Rushforth ran a few half-marathons and even a marathon in 2004, but when arthritis started advancing on him, his doctors advised him to take up another sport. He joined one of the walking groups, but it didn't satisfy him as much as running did. When he had the chance to ask Running Room founder John Stanton for advice, Stanton advised him to try running again, but to stick to shorter distances. Despite the arthritis, the running went well and before Rushforth knew it, he was doing another half-marathon. "The arthritis is staying level now," he says. "It's not getting any worse. The running is keeping it at bay."

Rushforth's training group had their eyes set on running the Chicago Marathon, so he tagged along for the long runs, thinking he would split off and do another half-marathon. But the training runs went well and he entered the Niagara Marathon and qualified for Boston.

On Monday, Rushforth was the only Canadian in the 75-and-over category in Boston. He ran the whole route - scrapping his usual walk breaks even on Heartbreak Hill - and finished in a time of five hours and 15 minutes.

But it wasn't the finish line that he will remember most, but the start in Hopkinton. So much so that he's already thinking about a fall marathon so he can qualify to run in Boston again next year.

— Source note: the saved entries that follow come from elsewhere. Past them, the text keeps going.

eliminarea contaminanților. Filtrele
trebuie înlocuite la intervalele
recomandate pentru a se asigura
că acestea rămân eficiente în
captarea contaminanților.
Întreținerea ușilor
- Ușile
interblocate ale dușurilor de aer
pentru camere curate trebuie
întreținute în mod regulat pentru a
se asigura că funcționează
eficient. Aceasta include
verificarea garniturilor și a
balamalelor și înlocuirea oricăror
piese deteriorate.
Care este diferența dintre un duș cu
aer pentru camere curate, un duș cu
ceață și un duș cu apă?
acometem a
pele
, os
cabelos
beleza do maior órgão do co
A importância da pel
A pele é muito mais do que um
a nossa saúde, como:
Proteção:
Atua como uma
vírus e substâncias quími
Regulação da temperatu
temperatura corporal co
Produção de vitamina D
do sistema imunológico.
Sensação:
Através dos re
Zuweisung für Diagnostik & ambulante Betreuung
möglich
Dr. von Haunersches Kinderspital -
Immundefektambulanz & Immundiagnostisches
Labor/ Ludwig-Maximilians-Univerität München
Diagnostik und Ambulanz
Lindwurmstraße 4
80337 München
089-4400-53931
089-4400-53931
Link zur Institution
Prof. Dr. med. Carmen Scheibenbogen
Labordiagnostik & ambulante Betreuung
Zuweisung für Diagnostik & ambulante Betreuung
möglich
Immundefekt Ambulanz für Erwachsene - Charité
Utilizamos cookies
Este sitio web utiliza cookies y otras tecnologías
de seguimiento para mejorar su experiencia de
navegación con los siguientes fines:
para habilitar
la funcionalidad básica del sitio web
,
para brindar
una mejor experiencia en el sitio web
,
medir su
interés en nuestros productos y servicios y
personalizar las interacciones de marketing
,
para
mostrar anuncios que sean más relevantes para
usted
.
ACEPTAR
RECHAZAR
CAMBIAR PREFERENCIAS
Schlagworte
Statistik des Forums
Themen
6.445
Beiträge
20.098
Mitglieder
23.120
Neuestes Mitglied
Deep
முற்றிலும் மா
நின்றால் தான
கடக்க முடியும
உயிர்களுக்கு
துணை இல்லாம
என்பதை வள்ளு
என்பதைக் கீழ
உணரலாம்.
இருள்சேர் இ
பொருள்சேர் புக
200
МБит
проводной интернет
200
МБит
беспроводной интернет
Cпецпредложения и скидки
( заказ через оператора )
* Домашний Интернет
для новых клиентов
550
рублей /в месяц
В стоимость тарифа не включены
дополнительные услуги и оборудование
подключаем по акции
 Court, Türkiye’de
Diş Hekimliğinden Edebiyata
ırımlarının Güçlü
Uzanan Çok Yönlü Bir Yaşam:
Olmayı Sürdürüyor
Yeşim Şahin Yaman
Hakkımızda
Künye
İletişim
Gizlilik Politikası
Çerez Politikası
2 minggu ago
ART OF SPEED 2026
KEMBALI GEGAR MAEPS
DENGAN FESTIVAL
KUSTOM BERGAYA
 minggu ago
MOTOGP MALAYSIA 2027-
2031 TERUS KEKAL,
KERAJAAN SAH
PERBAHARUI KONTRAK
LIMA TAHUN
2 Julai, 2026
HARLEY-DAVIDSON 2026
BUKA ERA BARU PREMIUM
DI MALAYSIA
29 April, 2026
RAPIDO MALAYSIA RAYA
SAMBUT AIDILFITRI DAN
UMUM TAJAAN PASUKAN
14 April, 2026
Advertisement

"It makes a day that you can remember forever," he says. "The start line represented the reward for all the hard hill work and training in the winter and all the things I'd been doing. It's so much in contrast to everyday life back here in Bells Corners (an Ottawa neighbourhood)."

When he returned home from Boston, a small group was waiting for him at the airport, including some of the younger runners he'd trained with.

So for anyone who thinks they couldn't take up running in their late 60s, Rushforth has a simple message: "Get out there and try it," he says. "Nothing tastes as good as feeling fit. If you're fit, you can face the world, you've got confidence and life is fuller. There are so many benefits there."